In essence, at each visit I unpacked my problems du jour. We worked on them. We made progress through witnessing and problem-solving. Then I dried my tears and repacked the remaining problems into a manageable load. Because of those sessions, I engaged fully in my family life and professional life between sessions, as much as physically possible. Because of those sessions, I embraced the life I had with hope and joy.

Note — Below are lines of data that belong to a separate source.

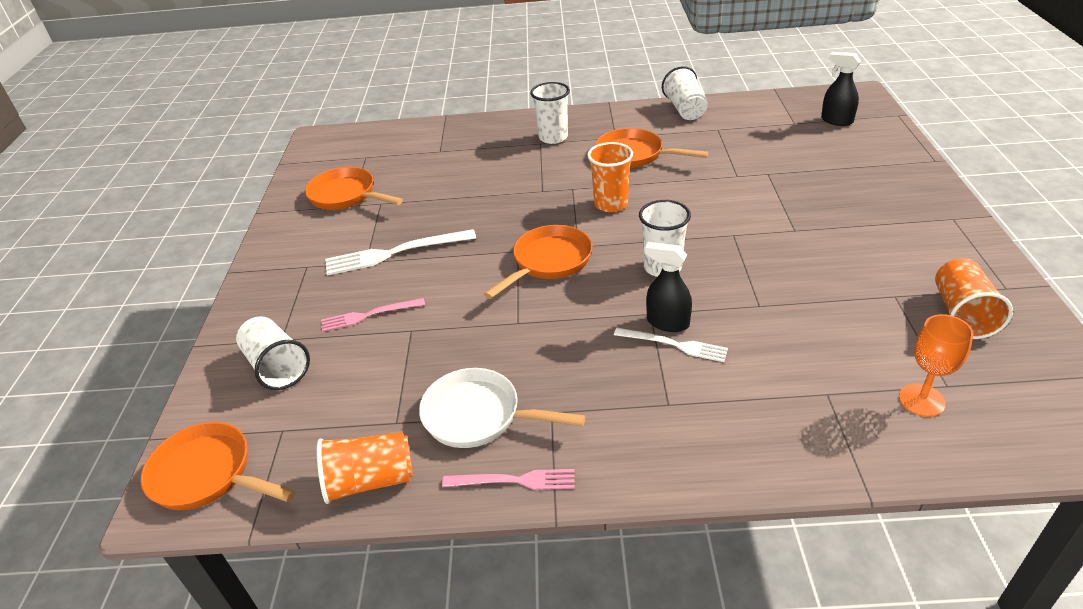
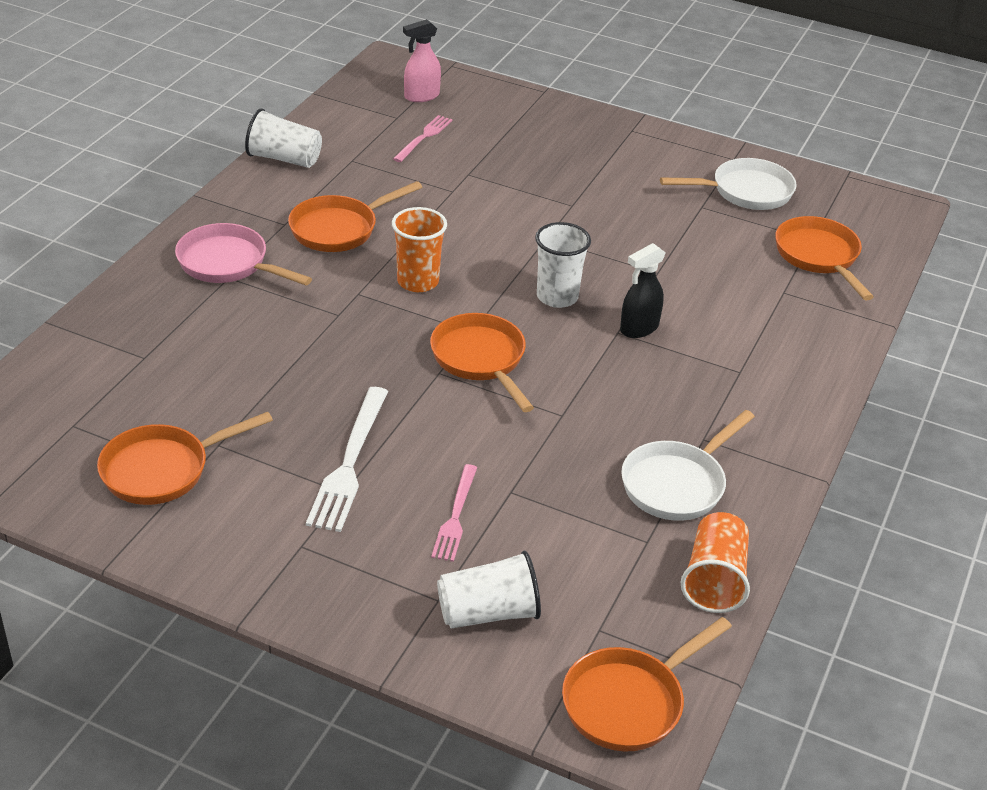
camera: 70 degrees left, 0 degrees up
pink fork [442,469,575,490] -> pink fork moved to [393,115,453,162]
white cup [530,82,570,144] -> pink pan [175,223,312,285]
white fork [614,328,728,362] -> none
black spray bottle [821,52,861,126] -> pink spray bottle [403,19,441,102]
orange goblet [899,314,973,417] -> orange pan [775,216,873,301]
orange cup [935,258,1013,339] -> white pan [660,158,797,210]

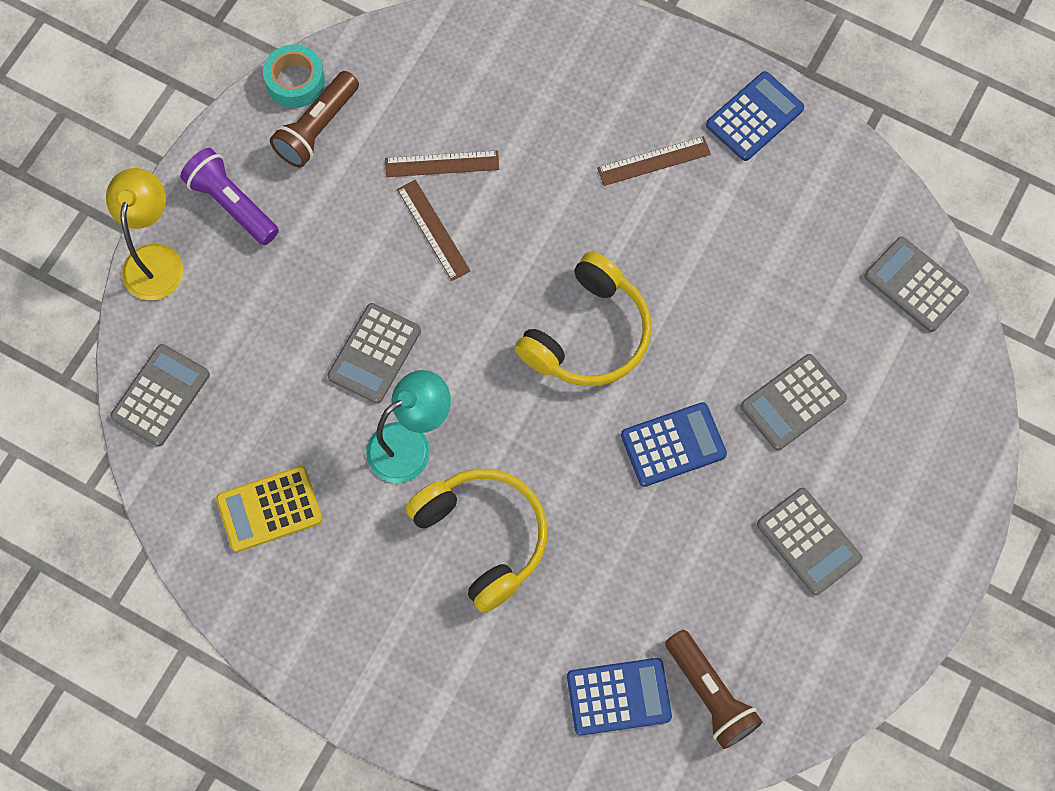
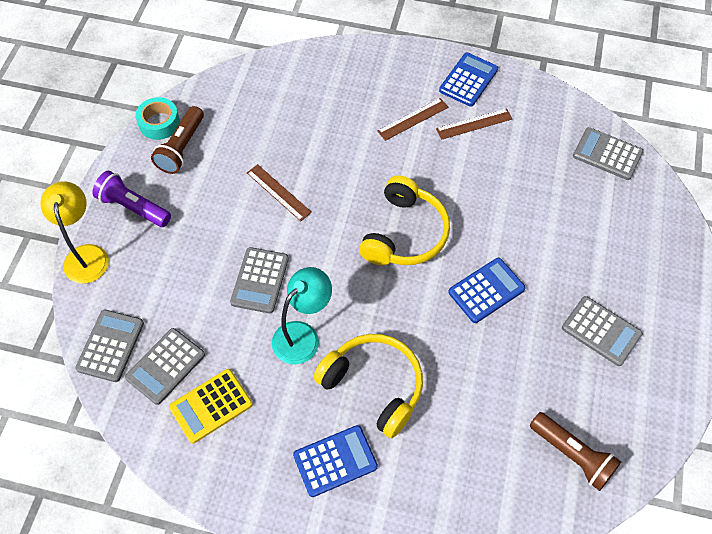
camera: 15 degrees left, 10 degrees down
brown ruler [385,150,499,177] -> brown ruler moved to [436,108,512,140]
blue calculator [567,658,672,736] -> blue calculator moved to [293,425,378,497]
grey calculator [741,354,847,450] -> grey calculator moved to [125,328,205,405]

I eventually stopped seeing her, despite my ongoing illness. She'd given me all the tools I needed to deal with the challenges of survivorship. Now, more than two decades after my last visit, her wisdom continues to guide my responses to all life's challenges. My gratitude has no bounds.


Comprehensive cancer care is a shared mission. Oncology social workers play a crucial role in:


* counseling patients (including those who refuse a psychologist/psychiatrist), whether with a single visit to address a defined problem or long-term to develop coping skills;


* providing a safe place to express distress and grief;


* alerting physicians to patients' mental health crises;


* helping friends/family to support patients while caring for themselves; and


* referring patients to online and community resources.



Every day, we give thanks for the miracles of modern medicine that save lives. Let's also express our gratitude to oncology social workers, those professionals at the nexus of body, mind, and spirit who help patients live.